Work instructions => Leave out the pictures and transcribe every entry below exactly.

▼

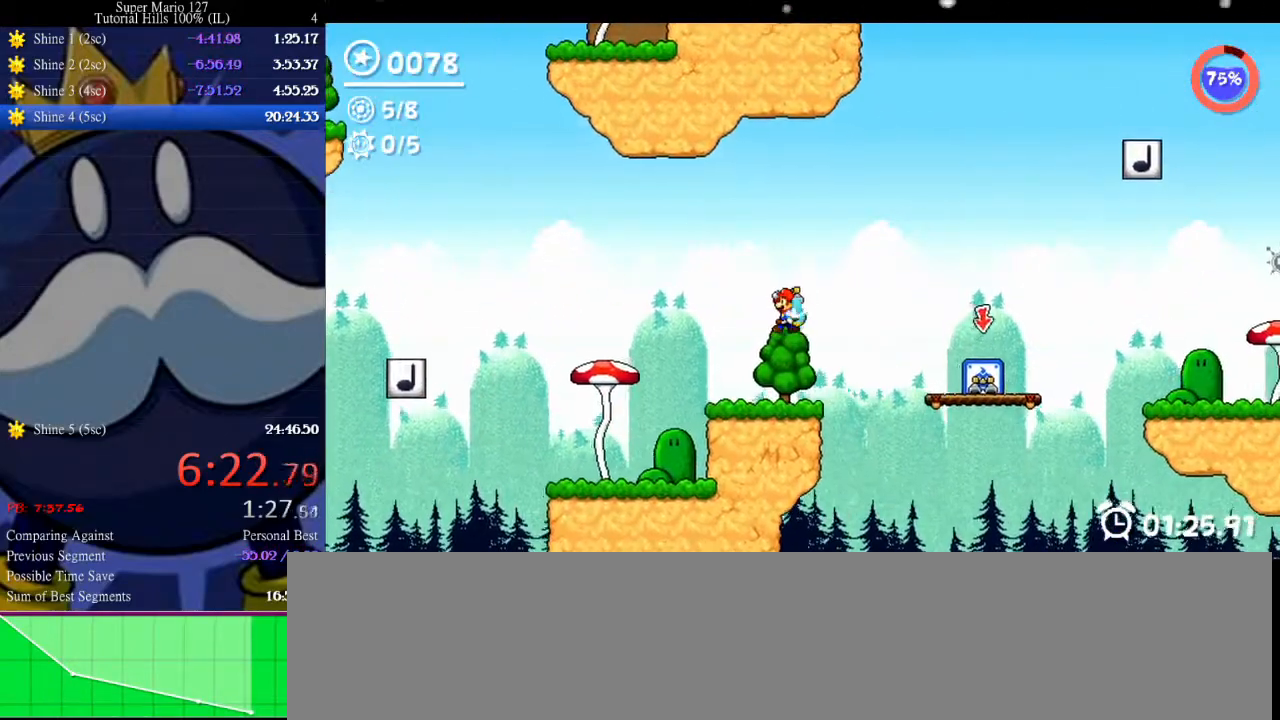
{"keys": ["right", "up"], "events": [[67, "left", "down"], [100, "left", "up"], [167, "right", "down"], [333, "up", "down"]]}
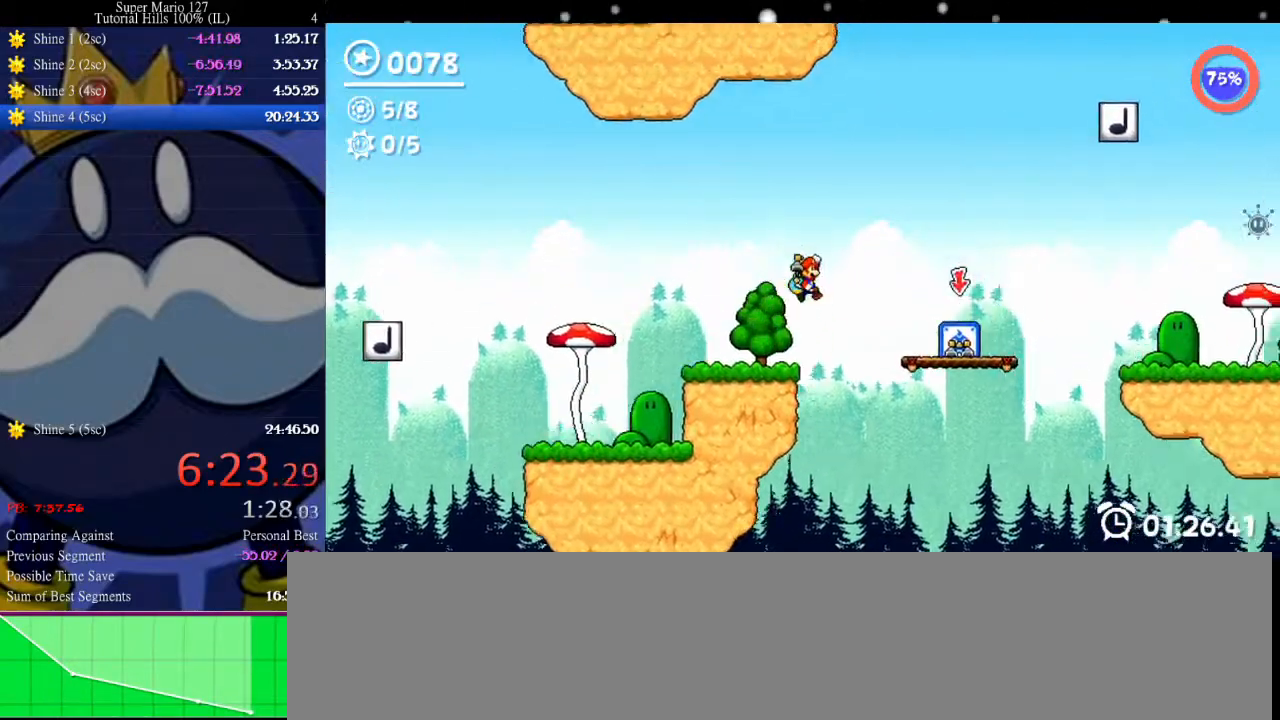
{"keys": [], "events": [[33, "up", "up"], [267, "right", "up"], [367, "right", "down"], [500, "right", "up"]]}
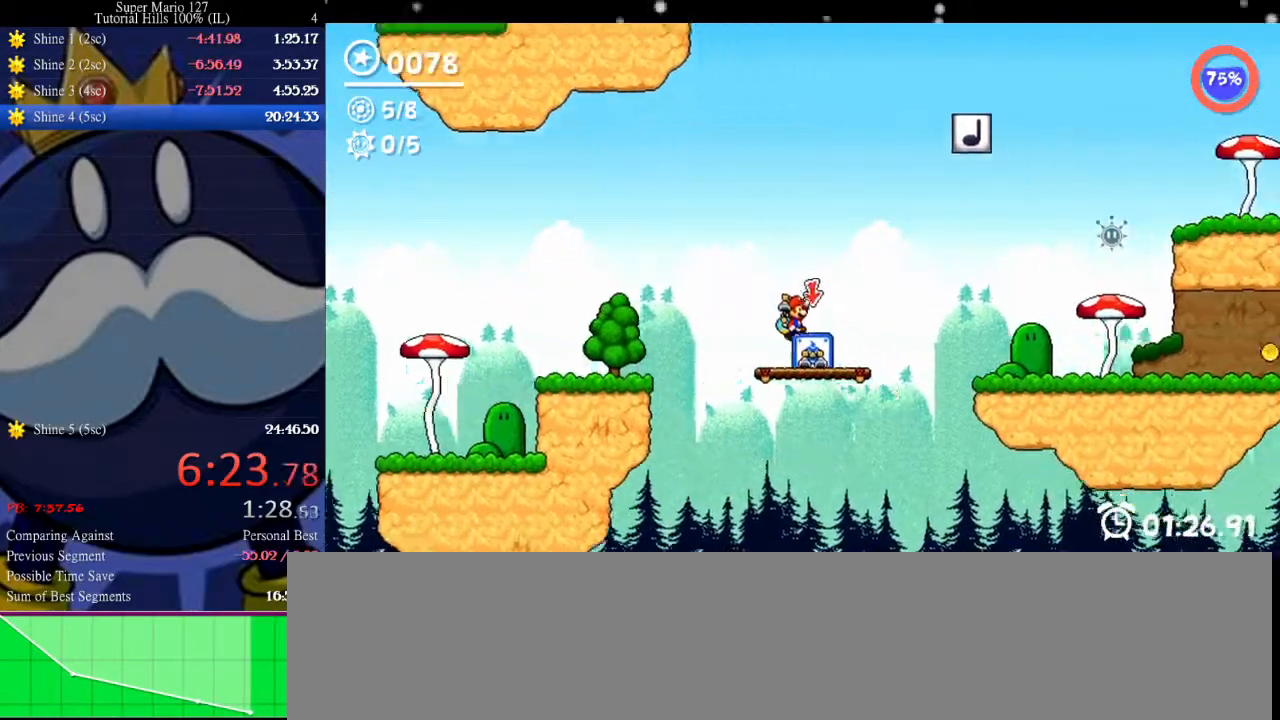
{"keys": ["left"], "events": [[100, "left", "down"]]}
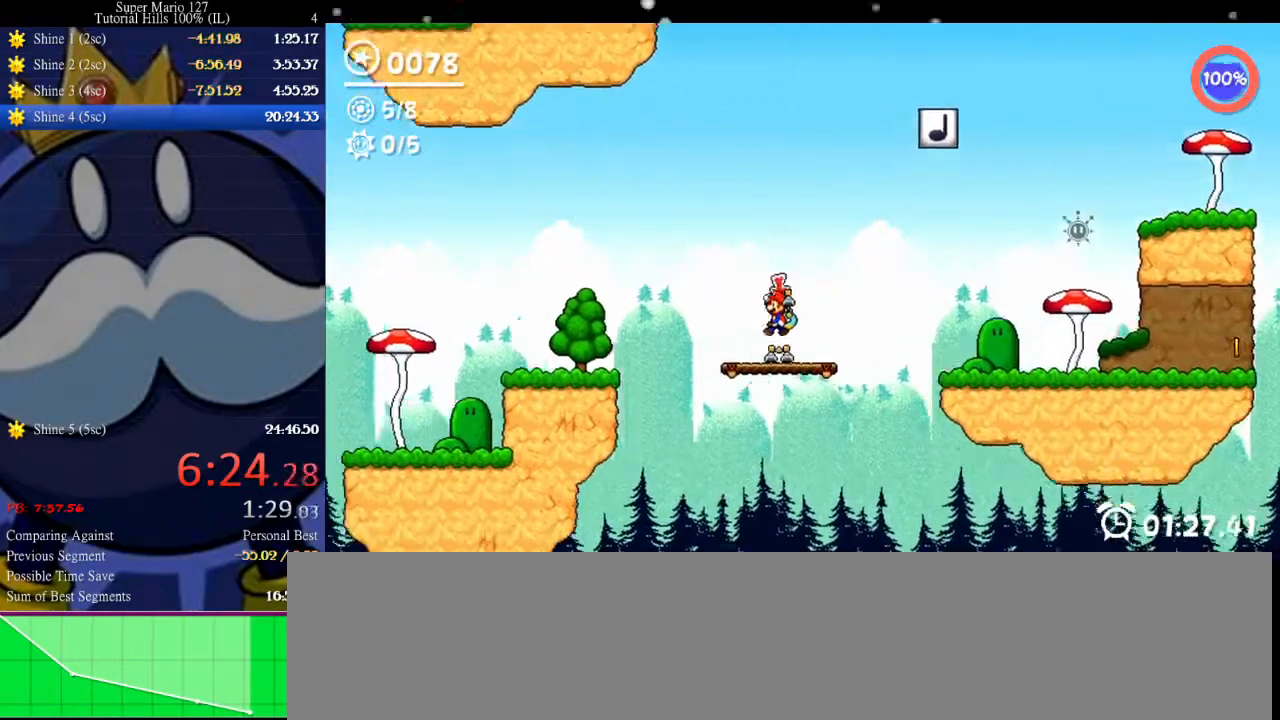
{"keys": ["right", "up"], "events": [[33, "left", "up"], [67, "right", "down"], [333, "up", "down"]]}
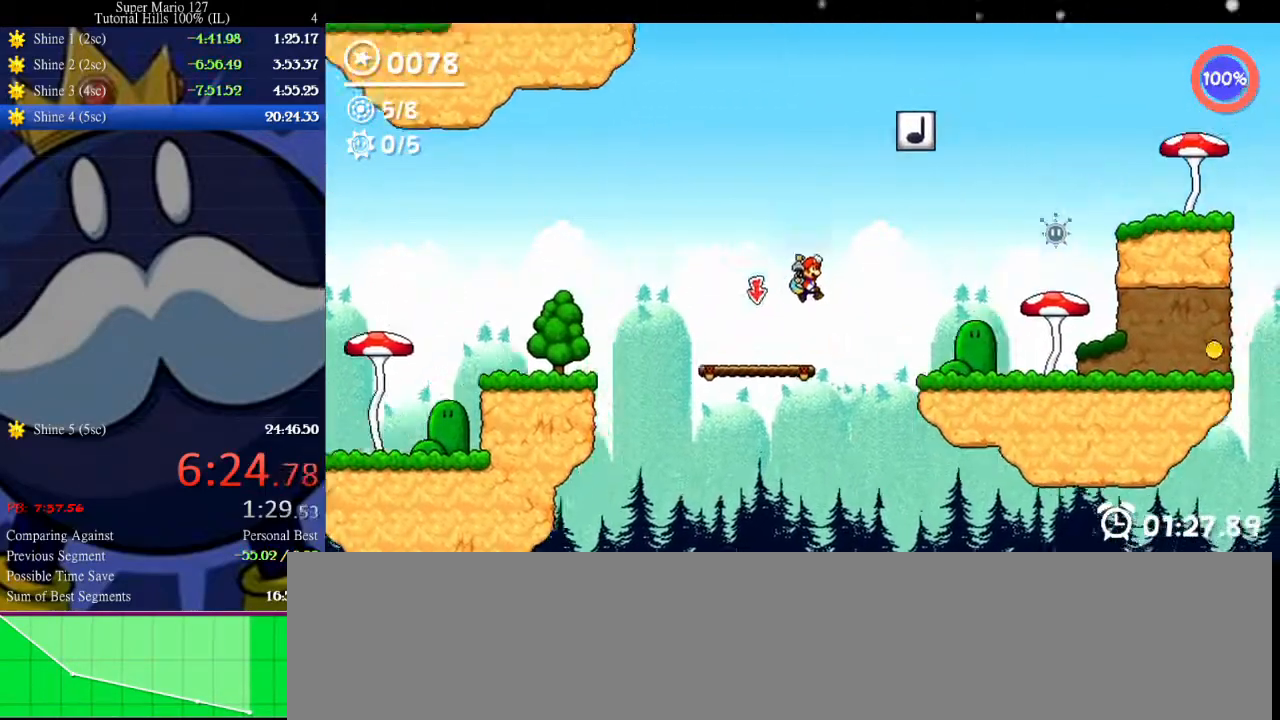
{"keys": ["right", "space", "up"], "events": [[167, "space", "down"]]}
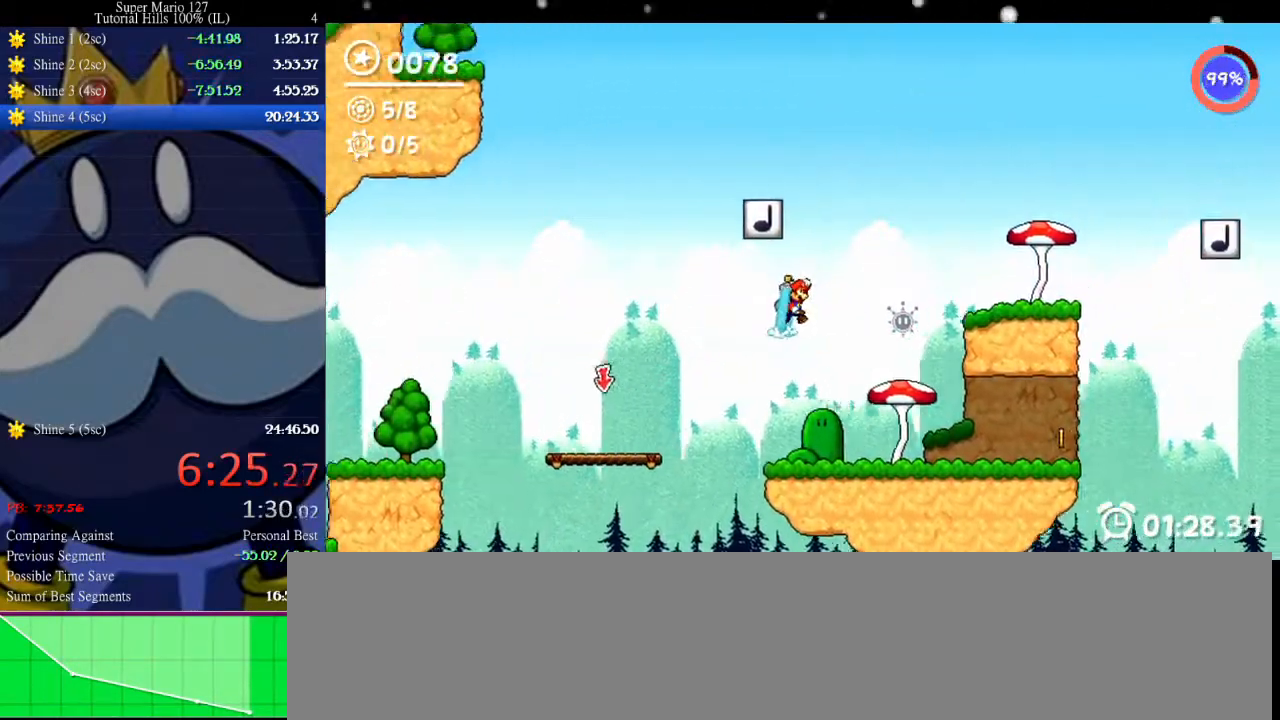
{"keys": ["right"], "events": [[433, "space", "up"], [500, "up", "up"]]}
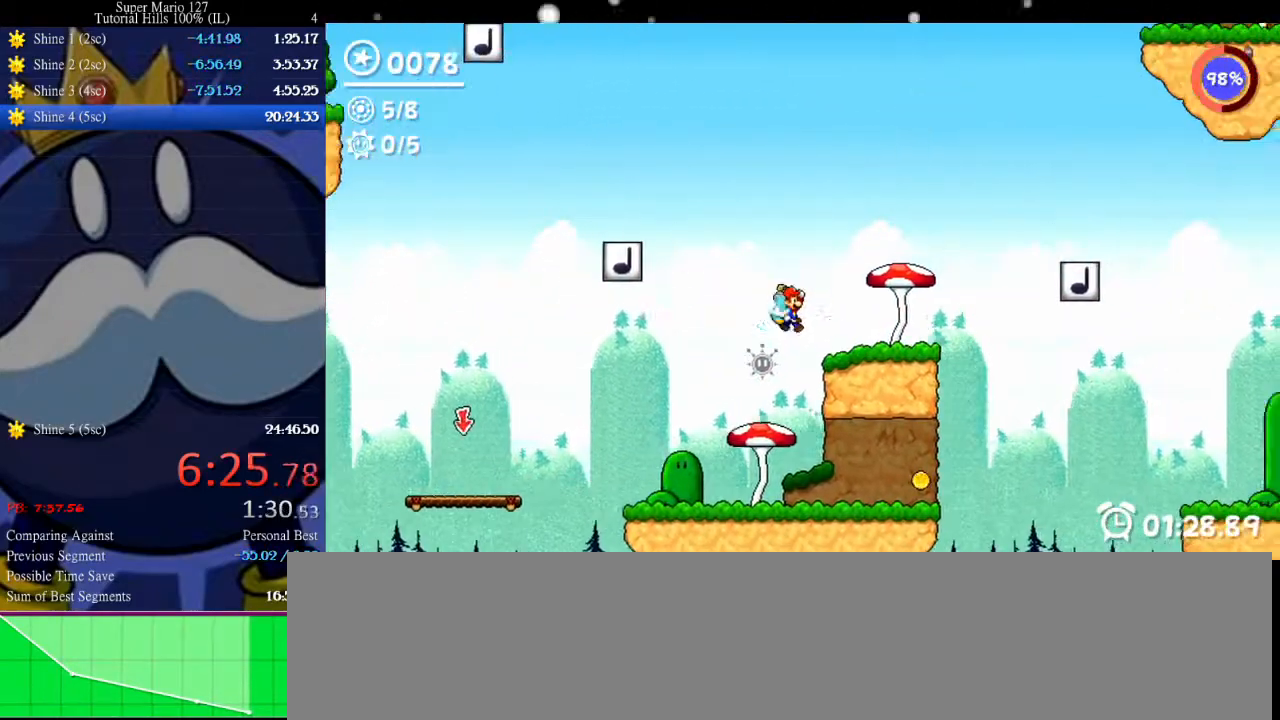
{"keys": ["right", "up"], "events": [[267, "up", "down"]]}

▲

Result of this task =>
{"keys": ["right", "up"], "events": [[67, "left", "down"], [100, "left", "up"], [167, "right", "down"], [333, "up", "down"]]}
{"keys": [], "events": [[33, "up", "up"], [267, "right", "up"], [367, "right", "down"], [500, "right", "up"]]}
{"keys": ["left"], "events": [[100, "left", "down"]]}
{"keys": ["right", "up"], "events": [[33, "left", "up"], [67, "right", "down"], [333, "up", "down"]]}
{"keys": ["right", "space", "up"], "events": [[167, "space", "down"]]}
{"keys": ["right"], "events": [[433, "space", "up"], [500, "up", "up"]]}
{"keys": ["right", "up"], "events": [[267, "up", "down"]]}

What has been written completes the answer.